** EXTRACT follows **

Active Standard ASTM E1268 | Developed by Subcommittee: E04.14
Book of Standards Volume: 03.01
Historical (view previous versions of standard)
Significance and Use
This practice is used to assess the nature and extent of banding or orientation of microstructures of metals and other materials where deformation and processing produce a banded or oriented condition.
Banded or oriented microstructures can arise in single phase, two phase or multiphase metals and materials. The appearance of the orientation or banding is influenced by processing factors such as the solidification rate, the extent of segregation, the degree of hot or cold working, the nature of the deformation process used, the heat treatments, and so forth.
Microstructural banding or orientation influence the uniformity of mechanical properties determined in various test directions with respect to the deformation direction.
The stereological methods can be applied to measure the nature and extent of microstructural banding or orientation for any metal or material. The microindentation hardness test procedure should only be used to determine the difference in hardness in banded heat-treated metals, chiefly steels.

** End of EXTRACT **

WRITTEN TASK A:
In the rows, from the line with "You must sign" through the end of the rows, swap "free trial" for "trial period" and give those lines again with nothing else changed.
The ASTM E1268 extract and the rows are unrelated material.

** TASK INPUTS follows **

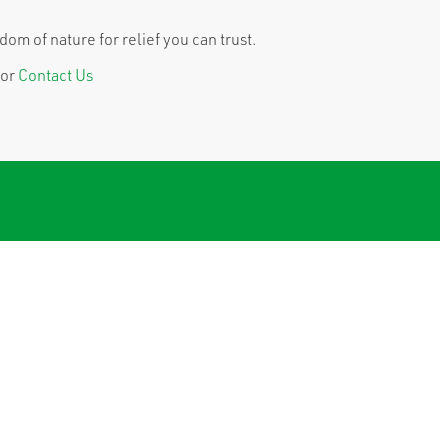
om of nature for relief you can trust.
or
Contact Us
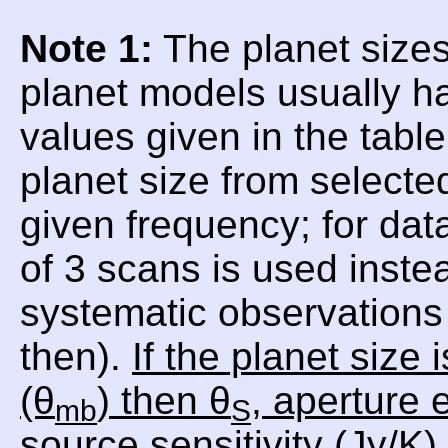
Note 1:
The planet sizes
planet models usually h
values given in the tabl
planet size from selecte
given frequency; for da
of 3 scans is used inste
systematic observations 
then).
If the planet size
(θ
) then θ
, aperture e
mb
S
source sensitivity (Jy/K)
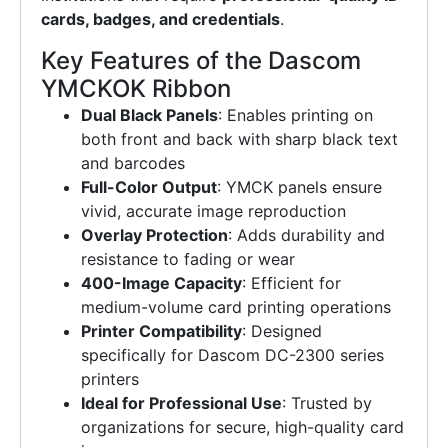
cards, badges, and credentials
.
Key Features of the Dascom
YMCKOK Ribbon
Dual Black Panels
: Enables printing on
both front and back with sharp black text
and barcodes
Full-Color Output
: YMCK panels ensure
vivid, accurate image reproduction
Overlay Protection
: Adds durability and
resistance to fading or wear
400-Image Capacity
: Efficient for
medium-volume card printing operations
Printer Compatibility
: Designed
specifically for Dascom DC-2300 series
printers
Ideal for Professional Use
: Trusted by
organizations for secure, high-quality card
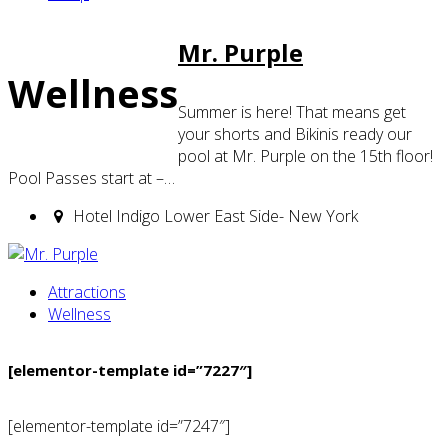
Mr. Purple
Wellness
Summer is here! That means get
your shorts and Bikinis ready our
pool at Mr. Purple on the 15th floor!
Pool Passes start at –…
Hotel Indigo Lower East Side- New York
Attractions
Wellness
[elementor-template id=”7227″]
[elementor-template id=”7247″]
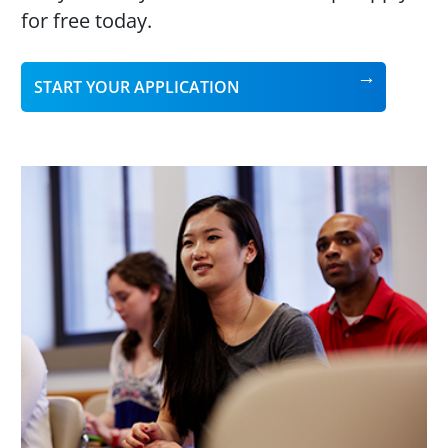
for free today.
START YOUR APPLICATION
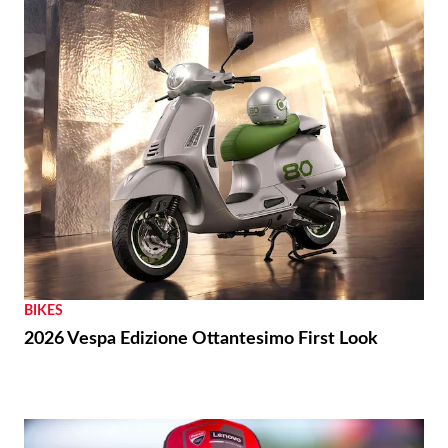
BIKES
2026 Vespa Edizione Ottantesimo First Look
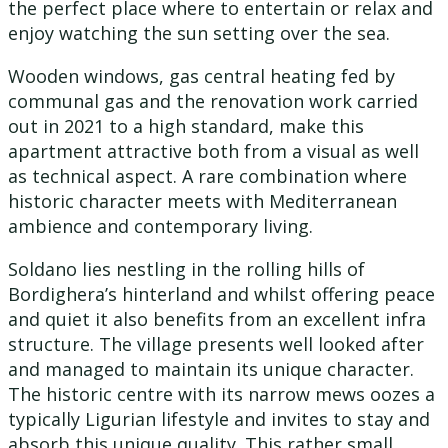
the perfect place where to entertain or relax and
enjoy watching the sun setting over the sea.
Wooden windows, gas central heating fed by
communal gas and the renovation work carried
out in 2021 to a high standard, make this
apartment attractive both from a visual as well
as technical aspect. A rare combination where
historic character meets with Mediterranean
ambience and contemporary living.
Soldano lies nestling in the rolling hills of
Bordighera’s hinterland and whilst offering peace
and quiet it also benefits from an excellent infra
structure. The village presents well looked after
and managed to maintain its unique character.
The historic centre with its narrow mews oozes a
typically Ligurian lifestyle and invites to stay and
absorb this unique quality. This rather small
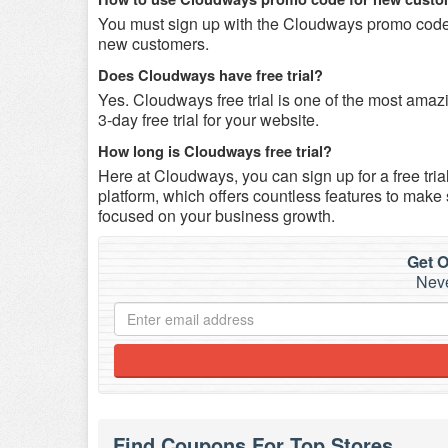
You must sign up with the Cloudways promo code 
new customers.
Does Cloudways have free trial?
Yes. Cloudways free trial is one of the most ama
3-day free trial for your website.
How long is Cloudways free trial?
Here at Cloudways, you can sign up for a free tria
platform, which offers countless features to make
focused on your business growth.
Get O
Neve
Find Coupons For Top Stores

** End of TASK INPUTS **

WRITTEN TASK B:
According to the ASTM E1268 extract, which test procedure should be used only to determine the difference in hardness in banded heat-treated metals?

RESPONSE BOX A:
You must sign up with the Cloudways promo code 
new customers.
Does Cloudways have trial period?
Yes. Cloudways trial period is one of the most ama
3-day trial period for your website.
How long is Cloudways trial period?
Here at Cloudways, you can sign up for a free tria
platform, which offers countless features to make
focused on your business growth.
Get O
Neve
Find Coupons For Top Stores

RESPONSE BOX B:
The microindentation hardness test procedure.